DOCUMENTO DE ORIGEM:
E esse negócio de Marco Temporal, hein?! Na verdade, uma interpretação defendida por conservadores e pelo setor ruralista de que os povos indígenas “só têm direito àquelas terras ocupadas ou disputadas juridicamente quando foi promulgada a Constituição de 1988”. Ano passado, o STF julgou o Recurso Extraordinário de reintegração de posse movido pelo estado de Santa Catarina contra o povo Xokleng e contra a Funai.
No entanto, segundo “laudos etnográficos da Funai, (a área) foi tradicionalmente ocupada pelos Xokleng e seus ancestrais e indígenas das etnias Guarani e Kaingang”. Na semana passada, foi feito um pedido de vista pelo ministro André Mendonça, e o julgamento ficou suspenso mais uma vez. Indígenas de várias etnias acompanharam a sessão com a presença da ministra dos Povos Indígenas, Sônia Guajajara. O ministro do STF Alexandre de Moraes refutou a tese do Marco Temporal, ou seja, “não aceita a tese de limitar a demarcação de terras indígenas à data da promulgação da Constituição de 1988, mas abre uma nova discussão.

TAREFA PROPOSTA 1: Reproduza, no texto sobre o Marco Temporal, todo o trecho que vai de "No entanto, segundo" até "uma nova discussão.".
TAREFA PROPOSTA 2: Liste todas as pessoas citadas nominalmente no texto sobre o Marco Temporal.
TAREFA PROPOSTA 3: Prossiga com o texto sobre o Marco Temporal a partir da última frase apresentada.

CONJUNTO DE REGISTROS:
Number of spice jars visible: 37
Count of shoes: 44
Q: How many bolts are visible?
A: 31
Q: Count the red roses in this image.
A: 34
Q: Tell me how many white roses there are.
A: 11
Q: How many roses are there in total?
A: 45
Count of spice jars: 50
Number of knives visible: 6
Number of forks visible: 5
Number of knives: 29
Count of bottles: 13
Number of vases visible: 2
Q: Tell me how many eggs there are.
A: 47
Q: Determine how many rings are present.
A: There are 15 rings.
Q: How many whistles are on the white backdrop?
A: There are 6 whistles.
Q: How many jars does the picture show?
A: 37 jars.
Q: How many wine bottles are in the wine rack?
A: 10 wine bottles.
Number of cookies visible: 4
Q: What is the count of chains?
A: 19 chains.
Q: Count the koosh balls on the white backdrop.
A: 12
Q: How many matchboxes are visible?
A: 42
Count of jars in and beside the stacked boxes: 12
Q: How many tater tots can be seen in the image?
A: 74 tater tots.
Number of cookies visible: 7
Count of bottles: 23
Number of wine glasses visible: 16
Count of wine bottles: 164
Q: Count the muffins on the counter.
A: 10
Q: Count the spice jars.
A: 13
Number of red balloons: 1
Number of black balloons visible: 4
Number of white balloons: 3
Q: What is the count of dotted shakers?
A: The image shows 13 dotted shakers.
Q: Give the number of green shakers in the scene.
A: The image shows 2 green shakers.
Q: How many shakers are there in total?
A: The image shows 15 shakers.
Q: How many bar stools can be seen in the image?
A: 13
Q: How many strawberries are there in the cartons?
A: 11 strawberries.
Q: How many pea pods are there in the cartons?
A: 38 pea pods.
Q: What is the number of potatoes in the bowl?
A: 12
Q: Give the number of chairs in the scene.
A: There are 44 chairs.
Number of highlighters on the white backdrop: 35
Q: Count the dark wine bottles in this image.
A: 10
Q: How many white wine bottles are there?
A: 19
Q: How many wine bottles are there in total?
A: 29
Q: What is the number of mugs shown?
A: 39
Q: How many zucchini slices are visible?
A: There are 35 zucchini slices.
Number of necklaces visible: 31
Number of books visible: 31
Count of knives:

RESPOSTA ESPERADA 1:
No entanto, segundo “laudos etnográficos da Funai, (a área) foi tradicionalmente ocupada pelos Xokleng e seus ancestrais e indígenas das etnias Guarani e Kaingang”. Na semana passada, foi feito um pedido de vista pelo ministro André Mendonça, e o julgamento ficou suspenso mais uma vez. Indígenas de várias etnias acompanharam a sessão com a presença da ministra dos Povos Indígenas, Sônia Guajajara. O ministro do STF Alexandre de Moraes refutou a tese do Marco Temporal, ou seja, “não aceita a tese de limitar a demarcação de terras indígenas à data da promulgação da Constituição de 1988, mas abre uma nova discussão.

RESPOSTA ESPERADA 2: André Mendonça, Sônia Guajajara, Alexandre de Moraes

RESPOSTA ESPERADA 3:
O Estado é obrigado a indenizar as pessoas de boa-fé que tiveram o título de propriedade concedido”, que, segundo ele “não tinham como saber, 100 ou 160 anos depois – a culpa, a omissão, o lapso do poder público”. Pois é, se os proprietários rurais não têm culpa da omissão do Estado, imagina, os descendentes indígenas que tiveram as suas terras invadidas, tomadas e os seus ancestrais mortos pelos antepassados dos brancos pela ambição da propriedade privada. No século XVIII, Rousseau já alertava no seu “Discurso sobre a Origem e os Fundamentos da Desigualdade entre os Homens”: “A propriedade privada é o fundamento da desigualdade entre os homens”.
Um século antes, John Locke, um dos pais do liberalismo, defendia que a legitimidade da propriedade da terra era o trabalho, ou seja, a sua utilização. Os conceitos de terras ocupadas pelos indígenas e as regras de sua posse estão no artigo 231 da Constituição Federal que estabelece: “São reconhecidos aos índios sua organização social, costumes, línguas, crenças e tradições e os direitos originários sobre as terras que tradicionalmente ocupam, competindo a união demarcá-las, proteger e fazer respeitar todos os seus bens”.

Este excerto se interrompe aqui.